There are many versions of hellebores. A lot of hybridizing is taking place which produces flowers in many colors--white, green, pink and deeper colors such as maroon or spotted flowers. Since most varieties that you buy will re-seed readily and they are already hybrids, you
don't know what color flowers you may get as plants reproduce themselves.
The best way to enjoy these flower blooms is to cut them with about an inch of stem and float them in a shallow bowl of water. They can last for weeks as they slowly fade into completely different colors.
Generally speaking, the flowers droop down on a 45 degree angle. If you aren't familiar with the hellebore, the plants are not very tall--1 1/2 to 2 feet tall so the flowers are close to the ground. The explanation for this unusual form is considering when they bloom. The weather in winter, early spring, and even into late spring is not conducive
to pollination by insects. The flower form is a survival mechanism and the plant's natural defense against snow, sleet, and rain that would destroy the pollen grains and therefore prevent pollination. After all a plant that blooms in late winter has to protect itself since there aren't many pollinators available when the weather is cold. The pollinating insects may have
died or are hibernating. On the occasional warm, sunny day, you will see some early bees or flower flies that take advantage of the few plants that are blooming. Some insects and animals that are available in cold, wet weather are ground beetles, mice, or voles that nest in the ground and scurry under plants to find something to eat. Other early-blooming plants that
benefit from these pollinators are skunk cabbage, woodland wildflowers, and early spring bulbs.
Once the flowers are pollinated the plant will produce seed pods that swell rapidly as the weather warms and then one day they pop open spilling their plump black seeds all over the ground. These seeds contain immature embryos that will mature in the moist warm leaf litter under the parent plant. As the weather turns colder the seeds will
germinate, usually in late December or early January. It takes 2-4 year before you see your first flowers. Another plant to use this system of reproducing is the wildflower, twin leaf (Jeffersonia diphylla). Its single flower produces a seed pod that during the early summer will pop open to spread the seeds.
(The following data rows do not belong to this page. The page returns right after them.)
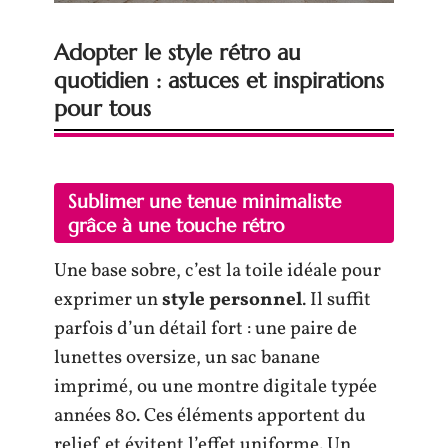
Adopter le style rétro au
quotidien : astuces et inspirations
pour tous
Sublimer une
tenue minimaliste
grâce à une touche rétro
Une base sobre, c’est la toile idéale pour
exprimer un
style personnel
. Il suffit
parfois d’un détail fort : une paire de
lunettes oversize, un sac banane
imprimé, ou une montre digitale typée
années 80. Ces éléments apportent du
relief et évitent l’effet uniforme. Un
Here are some facts that you will need to know. They prefer partial to full shade; or plant them under a tree that will provide shade during the hot summer months. Most species bloom somewhere between December to April and will stay in bloom for a month or longer. The foliage remains attractive into summer, so mass plantings are appropriate and
they are ideal for woodland gardens. Rich, moist soil is desirable and they are heavy feeders. Soil pH of 5.5 to 7.0 is fine. There are few pest problems and deer do not like them at all.
There are many companion plants (perennials) to hellebores that also do well in early spring--look for snowdrops (Galanthus), primroses (Primula), foam flowers (Tiarella), barrenwort (Epimediums), and lungwort (Pulmonaria).
Even though it is almost Christmas, there are still plants in the garden that can make you want to walk outside in the cold just to see what is happening to them. It may not be such a barren time of the year after all.